Preservation & Sustainability
Preservation and sustainability in research software management refer to practices and strategies aimed at ensuring the long-term availability, usability and maintenance of research software beyond the duration of a specific project. These practices and strategies involve measures to address technological, organizational, and environmental factors that may impact the software’s accessibility and usability over time. Research software preservation has four major aspects.
-
Storage
Code of actively developed or maintained software can be stored in public cloud version control management services (e.g. GitHub) where it can be maintained to prevent degredation or obselescence, and new versions can be released and found. These public services allow interested parties to find the latest code and documentation of any changes.

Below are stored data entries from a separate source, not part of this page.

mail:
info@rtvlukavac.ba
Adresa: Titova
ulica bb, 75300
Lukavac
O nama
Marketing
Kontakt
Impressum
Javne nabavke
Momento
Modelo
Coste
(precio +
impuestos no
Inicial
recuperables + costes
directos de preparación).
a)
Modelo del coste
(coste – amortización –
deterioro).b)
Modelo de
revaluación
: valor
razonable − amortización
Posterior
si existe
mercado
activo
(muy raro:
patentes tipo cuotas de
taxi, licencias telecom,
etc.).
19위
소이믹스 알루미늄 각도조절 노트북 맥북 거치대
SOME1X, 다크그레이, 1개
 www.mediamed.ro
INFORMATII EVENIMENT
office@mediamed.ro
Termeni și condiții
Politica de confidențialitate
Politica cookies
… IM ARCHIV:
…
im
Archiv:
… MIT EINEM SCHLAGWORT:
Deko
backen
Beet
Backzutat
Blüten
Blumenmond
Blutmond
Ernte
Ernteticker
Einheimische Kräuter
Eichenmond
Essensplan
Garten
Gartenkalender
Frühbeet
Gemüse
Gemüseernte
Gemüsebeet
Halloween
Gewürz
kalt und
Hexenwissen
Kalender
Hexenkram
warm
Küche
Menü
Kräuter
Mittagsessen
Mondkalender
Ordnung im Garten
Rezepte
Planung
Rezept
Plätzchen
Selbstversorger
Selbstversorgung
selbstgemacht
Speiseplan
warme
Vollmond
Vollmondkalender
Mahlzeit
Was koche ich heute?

Long term storage, especially for references to the software that will live long after the project (e.g. in publications), require more persistent storage (e.g. Zenodo). Associating this long term storage with a persistent identifier (e.g. a Digital Object Identifier - DOI) will greatly assist reproducibility through operation of the exact version used to generate the research results. Findability of the software by the research community is improved as these DOIs are indexed and can be used to persistently and reliably point to this storage.
-
Retrieval
A preserved software package as well as its dependencies need to be clearly labeled and identified with a suitable meta-data to be included in catalogs to improve findability. Where possible and appropriate, dependencies should be bundled with the software package. Including these dependencies helps ensure accurate reproducibility by ensuring the exact version of the dependencies are used when validating results. In addition, this bundling helps prevent the preserved software from being unusable if the dependencies cannot be retrieved in the future, thereby improving the overall software accessibility. See the left-pad debacle for an example of how the deletion of a simple, minor dependency crippled web development across the globe.
-
Construction
To ensure the software can be rebuilt using the preserved software source code and reinstalled within a replica of the environment so that it will execute exactly as expected, adequate descriptive documentation of the compilation and operation environment is required.
-
Replay
Document test cases and include test data that demonstrate the preserved software and to help verify the executing software is producing the the correct, expected results. This replay relates to the construction and documentation aspect above. The software documentation should include detailed instructions on how to install, configure, use and test the software. Replay future users and maintainers understand the software’s functionality, dependencies and assumptions, ensuring its continued consistency and usability.
Preserved research software should include everything needed to reproduce the environment, execution and results for longevity of the same.
Continuously improved research software requires ongoing maintenance and updates to address bugs, security vulnerabilities, and changing dependencies, environments and requirements. Establishing plans to support this development helps ensure that the software remains functional and up to date. In addition, encouraging and supporting a community around the software contributes to its sustainability. Researchers can engage with users, contributors, and stakeholders by fostering communication channels, providing support, and encouraging collaboration. A vibrant community can help maintain and enhance the software over time. This would require a proper transfer of knowledge about the research software from researchers to the community through adequate documentation.
Addressing these aspects in a research software management plan helps support both preserved and continuously improved research software long into the future.